Records:
· · · · ·

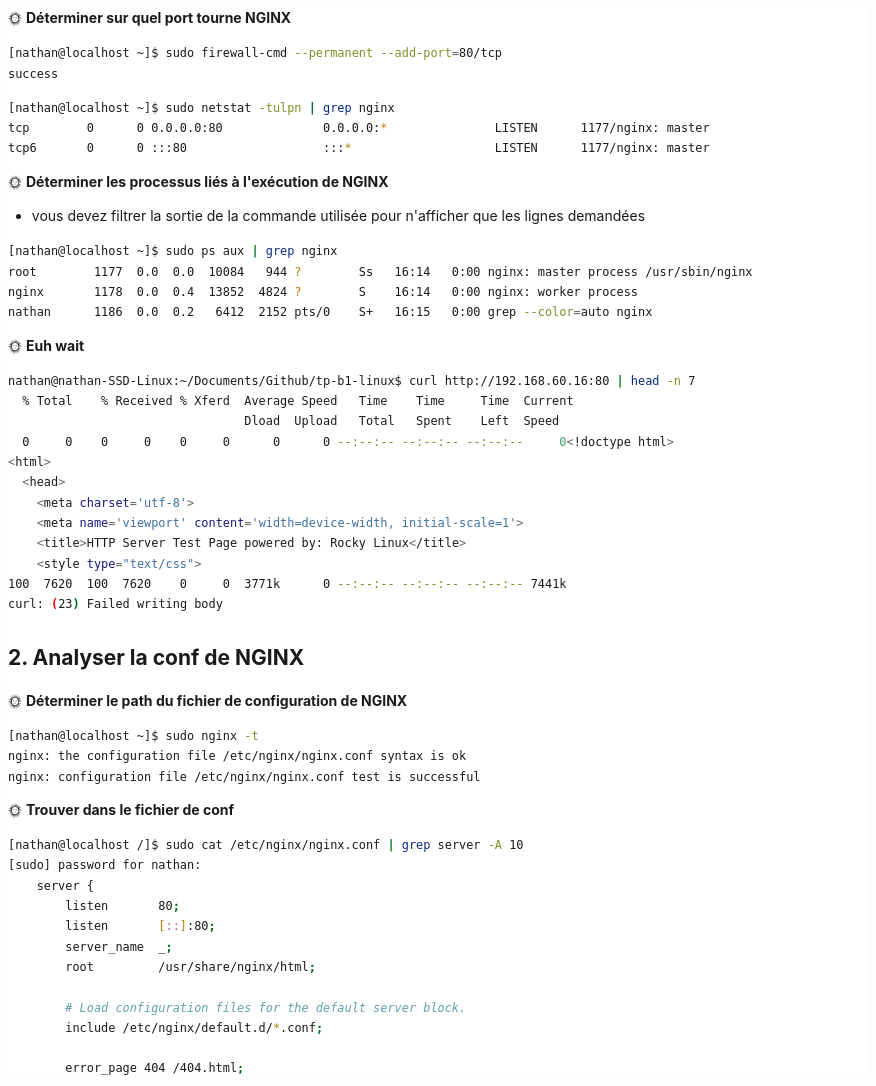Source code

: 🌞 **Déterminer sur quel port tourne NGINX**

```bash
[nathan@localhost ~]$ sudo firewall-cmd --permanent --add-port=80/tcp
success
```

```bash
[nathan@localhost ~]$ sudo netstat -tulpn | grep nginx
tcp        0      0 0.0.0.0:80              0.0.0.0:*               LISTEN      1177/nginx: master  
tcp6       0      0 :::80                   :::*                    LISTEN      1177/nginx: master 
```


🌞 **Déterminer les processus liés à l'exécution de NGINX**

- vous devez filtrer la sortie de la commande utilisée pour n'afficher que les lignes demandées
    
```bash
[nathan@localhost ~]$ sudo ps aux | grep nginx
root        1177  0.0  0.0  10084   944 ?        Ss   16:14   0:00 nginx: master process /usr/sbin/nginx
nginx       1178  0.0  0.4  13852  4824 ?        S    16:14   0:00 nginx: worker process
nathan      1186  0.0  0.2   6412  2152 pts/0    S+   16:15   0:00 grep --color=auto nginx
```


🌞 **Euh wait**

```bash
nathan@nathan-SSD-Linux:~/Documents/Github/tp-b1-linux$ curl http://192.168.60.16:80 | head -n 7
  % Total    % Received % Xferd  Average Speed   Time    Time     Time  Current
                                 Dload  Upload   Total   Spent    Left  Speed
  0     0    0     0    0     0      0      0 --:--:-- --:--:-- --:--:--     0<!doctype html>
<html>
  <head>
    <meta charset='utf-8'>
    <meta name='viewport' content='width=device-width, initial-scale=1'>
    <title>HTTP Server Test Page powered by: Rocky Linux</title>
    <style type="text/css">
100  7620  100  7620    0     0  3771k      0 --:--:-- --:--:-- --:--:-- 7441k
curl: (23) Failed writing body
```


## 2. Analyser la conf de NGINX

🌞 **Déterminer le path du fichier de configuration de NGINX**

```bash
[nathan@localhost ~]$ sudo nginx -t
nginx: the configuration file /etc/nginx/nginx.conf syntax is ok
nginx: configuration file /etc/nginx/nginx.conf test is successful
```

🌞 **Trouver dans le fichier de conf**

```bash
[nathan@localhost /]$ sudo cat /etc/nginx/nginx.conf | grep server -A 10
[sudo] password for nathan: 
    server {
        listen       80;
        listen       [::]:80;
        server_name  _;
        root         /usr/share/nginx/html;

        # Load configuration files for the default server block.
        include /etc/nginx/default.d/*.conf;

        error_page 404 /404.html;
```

· · · · ·

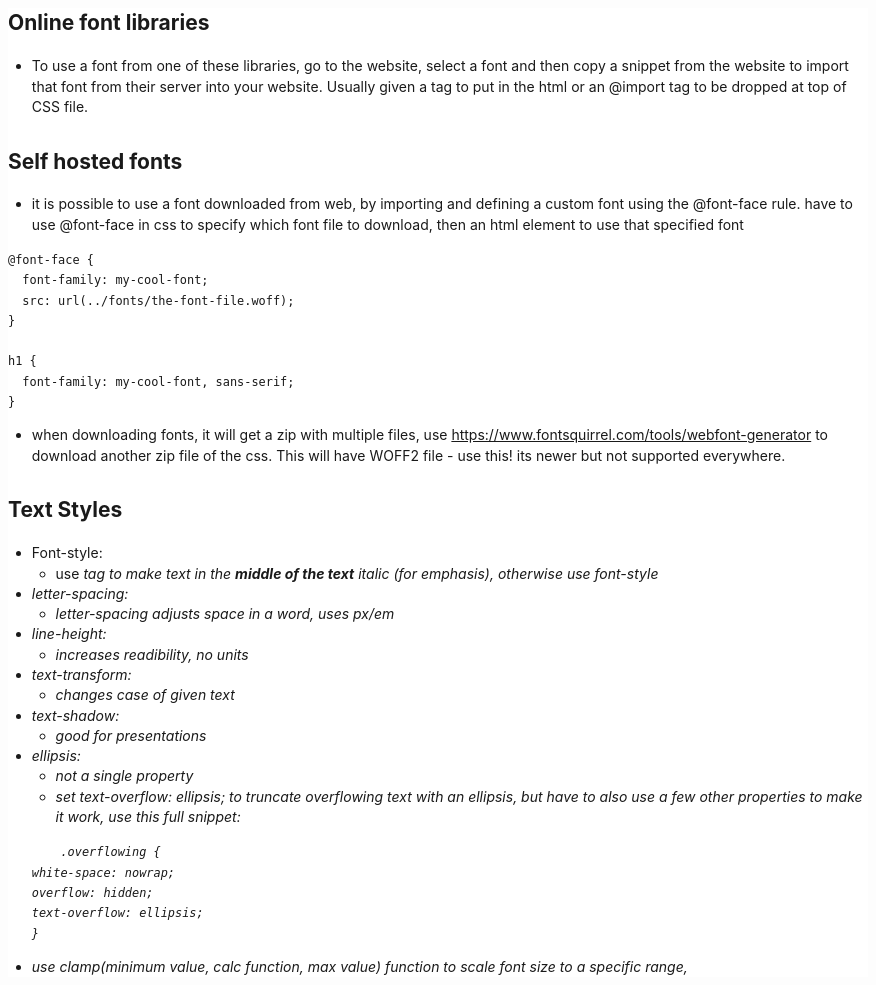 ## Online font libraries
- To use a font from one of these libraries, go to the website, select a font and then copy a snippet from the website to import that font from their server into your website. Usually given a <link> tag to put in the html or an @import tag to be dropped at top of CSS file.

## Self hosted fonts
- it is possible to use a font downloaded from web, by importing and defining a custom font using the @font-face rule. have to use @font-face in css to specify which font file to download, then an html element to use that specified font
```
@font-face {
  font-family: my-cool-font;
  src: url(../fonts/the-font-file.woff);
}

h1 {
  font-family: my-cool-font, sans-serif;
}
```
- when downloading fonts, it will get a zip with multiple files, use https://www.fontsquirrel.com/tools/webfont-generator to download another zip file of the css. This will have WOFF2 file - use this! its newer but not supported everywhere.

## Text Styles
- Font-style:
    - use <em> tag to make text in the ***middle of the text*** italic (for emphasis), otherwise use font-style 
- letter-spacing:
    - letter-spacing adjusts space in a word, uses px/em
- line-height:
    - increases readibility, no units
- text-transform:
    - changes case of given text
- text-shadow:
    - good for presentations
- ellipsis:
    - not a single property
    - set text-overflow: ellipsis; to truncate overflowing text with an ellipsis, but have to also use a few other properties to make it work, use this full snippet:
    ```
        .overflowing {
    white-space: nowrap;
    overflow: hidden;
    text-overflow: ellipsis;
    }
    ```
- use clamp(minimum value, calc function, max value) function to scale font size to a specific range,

· · · · ·

What you need to do:
Your reply should be only the number of lines in the records above that include "head".

Solved exercise:
2